À Venise, le marché fut ratifié. On fit même une traite de 700.000 francs sur la banque génoise de Pallavicini[235], mais à condition que «toutes les villes de terre ferme, actuellement révolutionnées et occupées par les troupes françaises, ressentiront l'effet des promesses que vous avez reçues de la part de ceux qui les ont consenties». Tout à coup arrive la nouvelle des préliminaires de Leoben, de la déclaration de guerre et bientôt de la chute du gouvernement aristocratique. Querini tombait avec ce gouvernement. Le 22 mai, il recevait l'ordre de quitter Paris; au moins avait-il la satisfaction d'apprendre que les lettres de change qu'il avait souscrites étaient annulées. Pour achever l'histoire de cette honteuse transaction, rappelons ici que Barras eut l'audace de présenter au banquier Pallavicini les traites échues en juillet. Elles furent naturellement protestées par Querini. Barras en conçut un tel ressentiment qu'il fit arrêter et jeter en prison, à Milan, l'ancien ambassadeur. Le 11 février 1799, après une longue détention préventive, Querini était interrogé par le colonel Pascalis et lui avouait qu'il avait confié tous ses papiers au ministre du duc de Toscane. On fut obligé de le relâcher. La concussion n'en est pas moins nettement établie, et le rôle de Barras est doublement honteux, puisqu'il vendait son vote et poursuivait comme un criminel d'État le fonctionnaire vénitien, qui n'avait commis d'autre crime que de ne pouvoir achever la transaction qu'il avait proposée.

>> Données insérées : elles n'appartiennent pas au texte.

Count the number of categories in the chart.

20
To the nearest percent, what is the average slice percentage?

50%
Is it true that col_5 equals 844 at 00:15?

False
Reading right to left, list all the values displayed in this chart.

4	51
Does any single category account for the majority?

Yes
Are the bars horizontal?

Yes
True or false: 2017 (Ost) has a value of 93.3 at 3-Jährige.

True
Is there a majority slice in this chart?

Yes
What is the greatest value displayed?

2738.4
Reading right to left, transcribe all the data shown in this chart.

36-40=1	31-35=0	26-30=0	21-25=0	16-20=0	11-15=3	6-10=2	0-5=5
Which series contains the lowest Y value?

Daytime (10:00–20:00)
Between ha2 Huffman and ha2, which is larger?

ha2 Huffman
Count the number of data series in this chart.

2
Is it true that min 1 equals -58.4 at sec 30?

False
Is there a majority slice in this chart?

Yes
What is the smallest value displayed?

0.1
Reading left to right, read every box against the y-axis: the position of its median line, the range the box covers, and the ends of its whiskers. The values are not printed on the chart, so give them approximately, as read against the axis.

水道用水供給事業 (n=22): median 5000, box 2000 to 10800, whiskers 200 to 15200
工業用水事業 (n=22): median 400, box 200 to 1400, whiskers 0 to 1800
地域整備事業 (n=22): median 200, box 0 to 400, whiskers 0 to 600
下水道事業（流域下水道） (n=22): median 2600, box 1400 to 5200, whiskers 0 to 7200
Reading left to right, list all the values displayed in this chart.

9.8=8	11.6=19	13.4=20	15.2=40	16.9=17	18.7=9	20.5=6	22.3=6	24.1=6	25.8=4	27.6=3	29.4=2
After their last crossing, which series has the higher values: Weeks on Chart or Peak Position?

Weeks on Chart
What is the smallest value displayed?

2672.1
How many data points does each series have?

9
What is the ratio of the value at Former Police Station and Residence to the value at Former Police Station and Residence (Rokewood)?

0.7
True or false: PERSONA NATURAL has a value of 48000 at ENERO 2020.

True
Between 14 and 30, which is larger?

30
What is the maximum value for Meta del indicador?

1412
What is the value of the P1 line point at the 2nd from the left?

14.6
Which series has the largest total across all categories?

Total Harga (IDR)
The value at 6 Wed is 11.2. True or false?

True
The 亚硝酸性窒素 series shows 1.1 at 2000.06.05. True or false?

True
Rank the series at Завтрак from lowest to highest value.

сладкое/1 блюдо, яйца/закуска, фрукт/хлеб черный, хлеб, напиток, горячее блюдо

Aussi bien ce n'était pas seulement au sein du Directoire que Venise trouvait des amis et des protecteurs. L'opinion publique commençait à s'émouvoir. Quelques journalistes avaient déjà protesté contre le partage projeté. Quelques militaires avaient fait remarquer le danger auquel on s'exposait en donnant à l'Autriche, au lieu du Milanais, province isolée, et qu'il était facile d'attaquer, un territoire continu et de meilleures frontières. Un membre du conseil des Cinq Cents, Dumolard, se fit l'interprète de ces répulsions et de ces craintes. Il monta à la tribune pour demander des explications (23 juin 1797).